Volume 1 of Saga kicks off with Alana giving birth to a baby as Marko talks her through it. The two are lovers from two different worlds which have been warring for as long as anyone can remember — but politics is not at the forefront of the couple’s minds. They are more keenly aware of their newborn’s traits, like how she has Alana’s wings and Marko’s horns, but her eye colour is a mixture of both parents’ greens and browns.
And then all hell breaks lose. The Landfallians, Alana’s race, bust into their birthing hideout and threatens to kill them. Minutes later, Marko’s comrades come through with magic sparking through their fingertips, also threatening their lives. The couple miraculously escape, but the next week is spent dodging ghosts, soldiers, and freelance assassins sent by their respective sides as they navigate their way through a magical planet trying to figure a way out of it.
It’s a pretty rapid, fast-paced introduction into the world of Saga, and the incredible artwork makes it all the more easier to wade through some of the stranger fantasy aspects. You understand immediately that it’s an epic adventure that’s Star Wars-like in its creation — Marko’s moon, Wreath, has been fighting Landfall for independence (I assume) for as long as forever, but it’s on the losing end. And war is a profitable machine that needs to be sustained, even if it eats up the population in the neighbouring moons and planets.
But Alana and Marko’s immediate need for safe haven makes it a much more intimate look at how a family struggles to keep up with having a new life wholly dependent on them. The parents — who are exquisitely rendered by Staples — seem young, inexperienced in raising a new life, and they want different things.
Marko seems more idealistic, spouting off about never picking up a sword again, but being incredibly formidable when forced to protect his family. Alana, on the other hand, is more nails-to-the-wall about survival, but also entertains a romantic notion of wanting “to show our girl the universe”.

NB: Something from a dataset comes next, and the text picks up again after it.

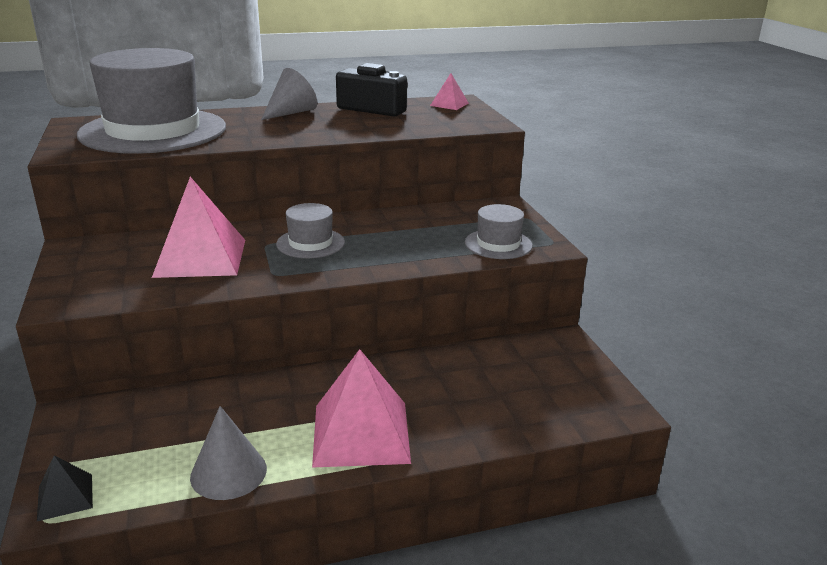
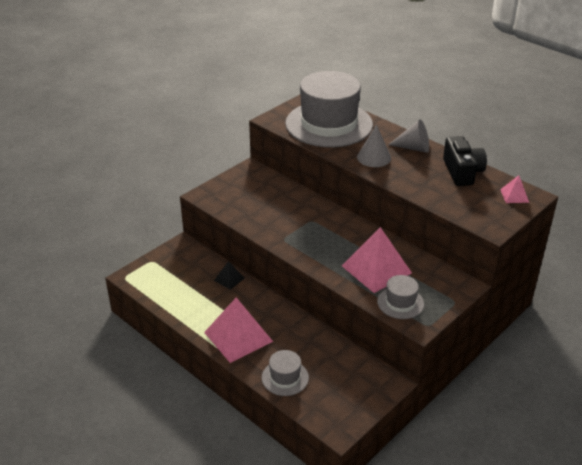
camera: 60 degrees right, 10 degrees up
black pyramid [37,456,93,521] -> black pyramid moved to [214,261,245,290]
pink pyramid [152,177,245,278] -> pink pyramid moved to [342,227,412,293]
grey cone [190,406,267,500] -> grey cone moved to [357,124,391,167]
grey hat [276,203,345,258] -> grey hat moved to [262,350,309,396]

But how is that possible when both their worlds are trying to get them killed? The very idea of a wings and horns (or “moony”, which is derogatorily flung out by the royals, who have TV screens showcasing their thoughts for heads) procreating makes everyone super disgusted… but it’s clear that their copulation is also a political problem. If the two sides are seen as not only getting along, but having a baby, then that could cast doubts on the need for an ongoing, never-ending — and highly profitable — war.
Saga came highly recommended by Pajibans (you know who you are!), and I could see why immediately, even if I struggled at first to “get” the world at first. But what makes it easier is the narration of Hazel, the daughter, who gives hints of what’s to come by.
Even in the printed words, the attention to detail by the creators is astounding. Like the placement of the Hazel’s words and the use of punctuation evokes an image of longing while introducing the beginning and drawing out the details so that readers can be immersed fully in that world. If anyone is hesitant about starting an epic graphic novel because it seems too insider-y, don’t be. The themes within Saga will be universally understood right from the very first page.
One thing not great about graphic novels though: Oh, how I wish they were longer!